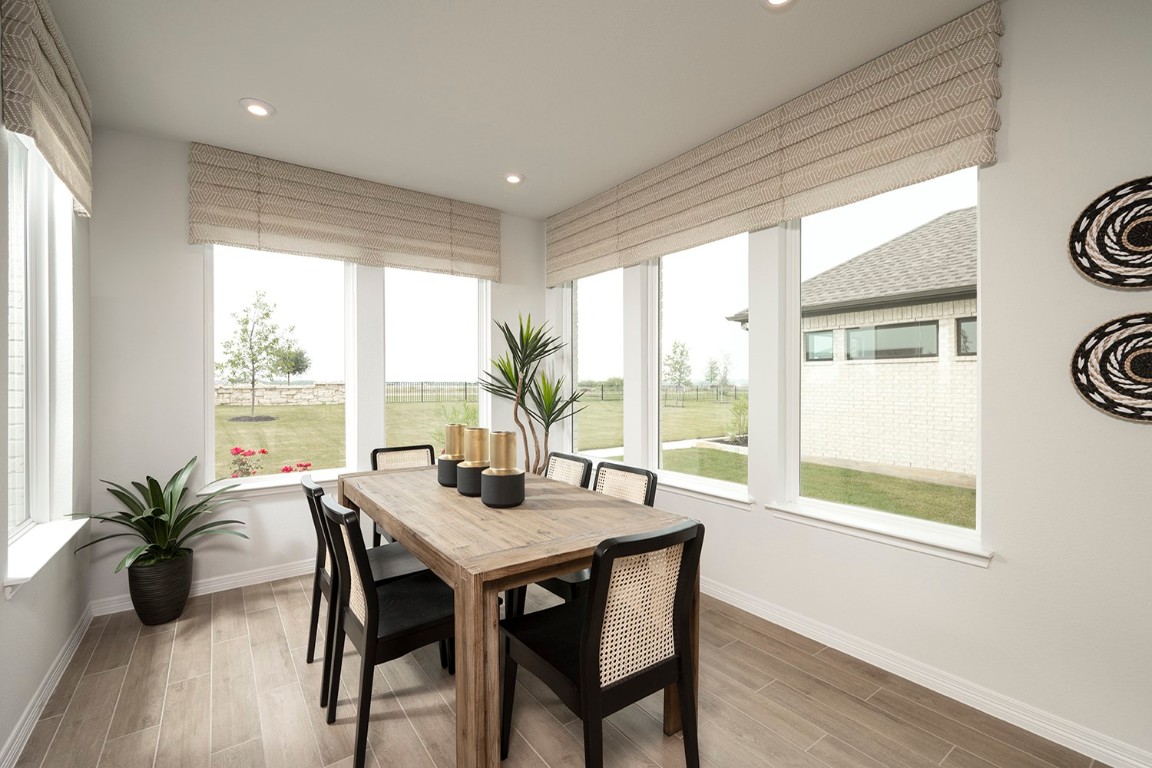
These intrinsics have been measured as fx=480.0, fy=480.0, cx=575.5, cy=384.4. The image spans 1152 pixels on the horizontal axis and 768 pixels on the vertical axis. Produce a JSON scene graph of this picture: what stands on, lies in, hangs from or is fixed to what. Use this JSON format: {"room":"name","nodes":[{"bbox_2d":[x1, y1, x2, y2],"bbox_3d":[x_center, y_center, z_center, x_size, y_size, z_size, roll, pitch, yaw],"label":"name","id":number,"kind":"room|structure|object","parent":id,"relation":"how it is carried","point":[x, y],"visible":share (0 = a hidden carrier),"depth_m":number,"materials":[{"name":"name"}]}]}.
{"room":"dining room","nodes":[
{"label":"dining room","id":0,"kind":"room"},
{"bbox_2d":[0,46,94,767],"bbox_3d":[-1.118,-0.094,0.337,0.188,2.841,5.931,0,0,-36],"label":"left wall","id":1,"kind":"structure","parent":0,"point":[1,601],"depth_m":2.21,"materials":[{"name":"paint"}]},
{"bbox_2d":[6,128,73,568],"bbox_3d":[-2.302,-0.219,2.006,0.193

--

Aside from the pictures, copy all of the entries exactly.

• _Worked solution_:
These intrinsics have been measured as fx=480.0, fy=480.0, cx=575.5, cy=384.4. The image spans 1152 pixels on the horizontal axis and 768 pixels on the vertical axis. Produce a JSON scene graph of this picture: what stands on, lies in, hangs from or is fixed to what. Use this JSON format: {"room":"name","nodes":[{"bbox_2d":[x1, y1, x2, y2],"bbox_3d":[x_center, y_center, z_center, x_size, y_size, z_size, roll, pitch, yaw],"label":"name","id":number,"kind":"room|structure|object","parent":id,"relation":"how it is carried","point":[x, y],"visible":share (0 = a hidden carrier),"depth_m":number,"materials":[{"name":"name"}]}]}.
{"room":"dining room","nodes":[
{"label":"dining room","id":0,"kind":"room"},
{"bbox_2d":[0,46,94,767],"bbox_3d":[-1.118,-0.094,0.337,0.188,2.841,5.931,0,0,-36],"label":"left wall","id":1,"kind":"structure","parent":0,"point":[1,601],"depth_m":2.21,"materials":[{"name":"paint"}]},
{"bbox_2d":[6,128,73,568],"bbox_3d":[-2.302,-0.219,2.006,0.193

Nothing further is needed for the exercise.